No. of Recommendations: 20
Jim, is it possible that Berkshire's valuation in the next decade will be higher than that in the last decade because of differences in earnings attributed to the cash level (assuming that interest rates in the next decade are higher than in the last decade)?
For instance, at an interest rate of 5%, $130 billion earns $6.5 billion, which is not an insignificant amount. In the last decade, the cash position was not yielding anything close to this amount.
In terms of valuation levels, sure, anything is possible. It might be higher. It might also be lower.
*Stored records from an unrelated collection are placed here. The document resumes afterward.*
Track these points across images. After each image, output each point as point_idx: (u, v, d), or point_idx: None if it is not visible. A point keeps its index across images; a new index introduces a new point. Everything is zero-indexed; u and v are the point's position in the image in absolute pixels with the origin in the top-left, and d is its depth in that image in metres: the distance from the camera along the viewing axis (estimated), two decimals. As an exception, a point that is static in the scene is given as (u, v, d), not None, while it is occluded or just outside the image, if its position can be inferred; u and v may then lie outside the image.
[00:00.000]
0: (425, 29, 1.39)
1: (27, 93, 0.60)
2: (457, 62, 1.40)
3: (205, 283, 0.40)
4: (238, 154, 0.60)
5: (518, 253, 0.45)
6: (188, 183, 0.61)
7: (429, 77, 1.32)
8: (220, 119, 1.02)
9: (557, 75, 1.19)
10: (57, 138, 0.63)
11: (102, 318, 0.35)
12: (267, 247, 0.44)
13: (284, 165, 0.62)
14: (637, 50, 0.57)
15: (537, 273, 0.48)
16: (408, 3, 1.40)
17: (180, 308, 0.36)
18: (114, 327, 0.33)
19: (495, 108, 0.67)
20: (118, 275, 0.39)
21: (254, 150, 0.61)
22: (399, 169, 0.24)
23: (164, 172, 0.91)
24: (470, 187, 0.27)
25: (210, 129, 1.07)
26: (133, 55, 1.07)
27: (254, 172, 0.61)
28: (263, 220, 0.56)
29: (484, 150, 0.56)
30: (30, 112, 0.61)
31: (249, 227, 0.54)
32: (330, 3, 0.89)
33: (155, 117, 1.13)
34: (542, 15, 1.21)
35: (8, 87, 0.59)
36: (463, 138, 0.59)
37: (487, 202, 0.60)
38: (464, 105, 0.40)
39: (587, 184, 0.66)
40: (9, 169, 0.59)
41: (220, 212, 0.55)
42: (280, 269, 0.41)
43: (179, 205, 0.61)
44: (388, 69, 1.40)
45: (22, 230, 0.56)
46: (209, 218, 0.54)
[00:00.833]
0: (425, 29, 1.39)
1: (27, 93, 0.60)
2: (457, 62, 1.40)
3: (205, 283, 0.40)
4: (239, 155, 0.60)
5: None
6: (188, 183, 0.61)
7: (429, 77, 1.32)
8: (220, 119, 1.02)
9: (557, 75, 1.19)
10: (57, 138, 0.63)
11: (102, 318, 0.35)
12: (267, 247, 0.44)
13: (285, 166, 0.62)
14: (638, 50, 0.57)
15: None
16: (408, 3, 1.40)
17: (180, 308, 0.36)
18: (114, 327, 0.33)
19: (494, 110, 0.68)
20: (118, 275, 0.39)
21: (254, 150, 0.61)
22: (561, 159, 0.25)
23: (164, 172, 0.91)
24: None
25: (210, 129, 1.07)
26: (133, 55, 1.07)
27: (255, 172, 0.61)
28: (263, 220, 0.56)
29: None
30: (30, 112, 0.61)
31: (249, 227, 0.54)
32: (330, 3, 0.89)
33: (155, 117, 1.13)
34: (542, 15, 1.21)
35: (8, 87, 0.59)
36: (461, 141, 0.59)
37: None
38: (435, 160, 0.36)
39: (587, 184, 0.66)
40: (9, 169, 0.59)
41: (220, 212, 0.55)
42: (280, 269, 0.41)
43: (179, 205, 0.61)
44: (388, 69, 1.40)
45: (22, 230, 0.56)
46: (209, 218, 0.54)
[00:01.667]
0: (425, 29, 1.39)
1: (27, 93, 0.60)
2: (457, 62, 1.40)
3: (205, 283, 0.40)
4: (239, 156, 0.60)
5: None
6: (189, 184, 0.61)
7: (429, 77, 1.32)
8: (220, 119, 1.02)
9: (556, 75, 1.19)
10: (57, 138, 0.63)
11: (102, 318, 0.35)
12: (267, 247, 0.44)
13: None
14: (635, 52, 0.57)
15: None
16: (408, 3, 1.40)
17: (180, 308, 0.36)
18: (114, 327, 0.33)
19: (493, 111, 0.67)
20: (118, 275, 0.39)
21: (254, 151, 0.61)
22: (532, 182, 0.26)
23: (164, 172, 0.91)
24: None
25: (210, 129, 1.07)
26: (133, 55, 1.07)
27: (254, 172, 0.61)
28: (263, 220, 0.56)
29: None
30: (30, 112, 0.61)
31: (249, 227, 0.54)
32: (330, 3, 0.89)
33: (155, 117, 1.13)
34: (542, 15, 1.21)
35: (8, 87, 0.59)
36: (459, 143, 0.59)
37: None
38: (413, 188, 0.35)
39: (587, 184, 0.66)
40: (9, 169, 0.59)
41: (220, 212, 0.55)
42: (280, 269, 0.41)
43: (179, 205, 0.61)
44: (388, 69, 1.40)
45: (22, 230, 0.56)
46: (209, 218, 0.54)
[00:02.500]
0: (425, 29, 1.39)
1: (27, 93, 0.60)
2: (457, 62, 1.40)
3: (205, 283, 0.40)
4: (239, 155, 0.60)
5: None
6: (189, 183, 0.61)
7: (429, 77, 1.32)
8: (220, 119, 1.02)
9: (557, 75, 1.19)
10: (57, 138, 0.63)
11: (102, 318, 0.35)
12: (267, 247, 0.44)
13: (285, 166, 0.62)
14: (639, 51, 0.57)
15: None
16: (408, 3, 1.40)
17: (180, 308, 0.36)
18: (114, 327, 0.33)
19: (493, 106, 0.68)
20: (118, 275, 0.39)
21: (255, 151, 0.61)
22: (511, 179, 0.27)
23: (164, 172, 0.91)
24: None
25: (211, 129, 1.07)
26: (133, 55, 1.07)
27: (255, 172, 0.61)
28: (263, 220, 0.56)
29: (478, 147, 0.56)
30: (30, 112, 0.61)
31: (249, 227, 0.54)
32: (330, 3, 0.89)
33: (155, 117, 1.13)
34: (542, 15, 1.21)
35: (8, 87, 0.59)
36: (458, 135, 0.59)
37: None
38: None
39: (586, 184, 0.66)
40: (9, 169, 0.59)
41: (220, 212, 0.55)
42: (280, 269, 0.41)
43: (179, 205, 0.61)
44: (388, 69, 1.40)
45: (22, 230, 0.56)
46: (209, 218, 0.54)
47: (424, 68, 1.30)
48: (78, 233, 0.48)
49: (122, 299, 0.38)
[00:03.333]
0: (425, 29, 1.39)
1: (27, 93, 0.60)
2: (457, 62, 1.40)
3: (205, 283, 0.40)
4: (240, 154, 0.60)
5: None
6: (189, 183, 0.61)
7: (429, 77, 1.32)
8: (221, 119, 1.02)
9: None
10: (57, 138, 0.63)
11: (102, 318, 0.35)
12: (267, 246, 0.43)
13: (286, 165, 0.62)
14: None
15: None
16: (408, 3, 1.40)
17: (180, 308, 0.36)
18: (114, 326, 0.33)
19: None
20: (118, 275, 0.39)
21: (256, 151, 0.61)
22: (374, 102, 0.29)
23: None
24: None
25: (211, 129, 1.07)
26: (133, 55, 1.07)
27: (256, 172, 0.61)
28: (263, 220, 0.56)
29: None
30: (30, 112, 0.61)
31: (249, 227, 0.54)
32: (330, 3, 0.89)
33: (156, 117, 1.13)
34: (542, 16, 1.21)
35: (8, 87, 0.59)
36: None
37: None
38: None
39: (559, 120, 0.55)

For that matter, I have no particular explanation for why valuation levels seem to have made a one-time permanent step downwards around late 2017.
The rate of growth of value (beyond inflation) remains pretty much a straight line since 1998, so it's not that.
Interest rates were pretty darned low before that, and pretty darned low after that.
And the long term index puts have expired : )
(at a substantial net final underwriting profit plus float benefit, it should be noted)
As for the interest income at Berkshire, I'm not as optimistic as some others.
Sure, we are now earning interest. Yay!
But the return on short term fixed income after taxes and inflation is actually lower, not higher, than it was before inflation and interest rates took off.
Depending somewhat on your outlook for inflation.
The recent upturn in interest rates and inflation makes things worse, not better, for Berkshire.
Keep your eye on real interest rates, with a duration in the range that Berkshire is holding. No great joy visible.
In fact, I think this is a small part of the reason that Mr Buffett has allocated a huge tranche of cash to (say) the sogo shosha and OXY. The pain of holding cash is a bit higher than it was.
Patience waiting for an elephant is a great virtue, but the amount of patience that makes sense is inversely proportional to the real after-tax cost of waiting.
But even then...taxes actually matter.
Recall that taxes are assessed on nominal returns, not real returns. 6% interest with 4% inflation is a much lower net real return than 2% interest and 0% inflation, even though they are both notionally real interest rates of 2%.
The 21% "normal" US corporate tax on the first one is 1.26%, and on the second one 0.42%, so the real after-tax return on the second one is 0.84%/year higher.
Jim
No. of Recommendations: 0
Re lower valuation multiples trending, I think given timing from 2017 it may have something to do with the succession discussion and losing the "dream team" (they can't really be replaced) indeed you could have expected a rerating to higher multiples on the back of the Apple investment, success of it and change of attitude towards technology companies.